A saúde costuma ser apontada como uma conquista da revolução bolivariana, iniciada pelo falecido presidente Hugo Chávez depois de ter sido eleito em 1999. Mas os relatos que chegam atualmente do país apontam para uma deterioração dos indicadores. O The New York Times, que publicou neste mês uma reportagem sobre maternidades venezuelanas, indicou que a taxa de mortalidade neonatal nos hospitais públicos aumentou de 0,02% em 2012 para mais de 2% em 2015. No dia em que os jornalistas fizeram a reportagem, morreram sete bebés só num hospital. Em abril, a Federação Farmacêutica da Venezuela falou numa "crise humanitária", citando um desabastecimento de 80% e a falta de disponibilidade de 826 medicamentos essenciais.

Água e luz. El Niño piorou um problema antigo

Num país onde 70% da eletricidade é produzida em centrais hidroelétricas, a seca provocada pelo fenómeno climático El Niño veio provocar cortes não só no abastecimento de água mas também de luz. Os problemas não são novos, mas têm vindo a piorar. Uma reportagem do The Wall Street Journal, publicada no início de abril, dizia que na ilha Margarita (um dos principais destinos turísticos do país) o governo só garantia água potável uma vez a cada 21 dias. Em Caracas, o abastecimento estava interrompido entre dois e quatro dias por semana. A falta de água obrigou também a cortes de luz: a situação é tão grave que os funcionários públicos só trabalham apenas dois dias por semana para poupar eletricidade.
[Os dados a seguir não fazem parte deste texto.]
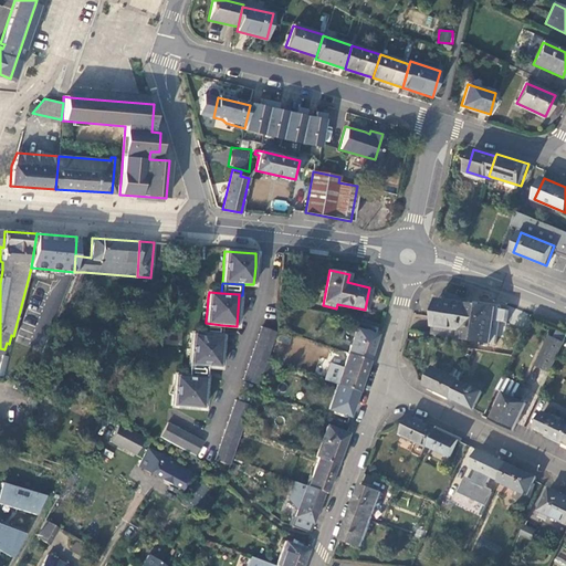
[(509,311),(465,304),(461,339),(496,345),(500,322),(506,323),(509,311)]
Gasolina. Ainda é mais barata que a água mas subiu 6000%

A Venezuela tem as maiores reservas de petróleo do mundo e a sua dependência do ouro negro explica a crise económica. Quando o preço do barril rondava os 130 dólares, o país tinha dinheiro para investir nos programas sociais. O problema é que agora ronda os 50 dólares. Com tanto petróleo, a gasolina sempre foi subsidiada pelo Estado e por isso muito barata na Venezuela. Em fevereiro, o presidente anunciou a primeira subida de preços desde 1997, para poupar nos subsídios. O combustível continua a ser mais barato do que a água - segundo as contas feitas há três meses, um dólar seria suficiente para comprar mais de 170 litros - mas ainda assim houve um aumento de 6000%. Em 1989, a proposta de aumentar a gasolina em 100% foi um dos rastilhos para violentos protestos contra o então presidente, Carlos Andrés Pérez. Mas desta vez os venezuelanos aceitam o aumento.

Segurança. Três cidades entre as mais violentas do mundo

Em fevereiro, o governo venezuelano anunciou que a taxa de homicídios caiu em 2015 para 58 em cem mil habitantes - contra 62 em cem mil no ano anterior. Mas a Venezuela continua a ser um dos países mais inseguros do mundo, com três das suas principais cidades entre as dez mais perigosas - com Caracas à cabeça, Maturín em 5.º e Valencia em 7.º. Nos três primeiros meses deste ano, houve 4700 homicídios e 74 linchamentos populares (metade dos quais acabaram por se revelar mortais), prova do descrédito dos venezuelanos na justiça.

Liberdade. Oposição fala em dezenas de presos políticos

Os protestos do início de 2014 contra Nicolás Maduro acabaram com a morte de 43 manifestantes e vários opositores, como Leopoldo López, detidos e condenados por incentivar a violência. A oposição diz que são presos políticos e que como eles há mais cerca de sete dezenas na Venezuela. O governo fala em políticos presos. No meio da crise de desabastecimento e insegurança e depois de ter conseguido uma maioria absoluta nas eleições parlamentares de dezembro, a oposição deu os primeiros passos para a realização de um referendo revogatório do mandato de Maduro - um processo que, a avançar, vai ser longo.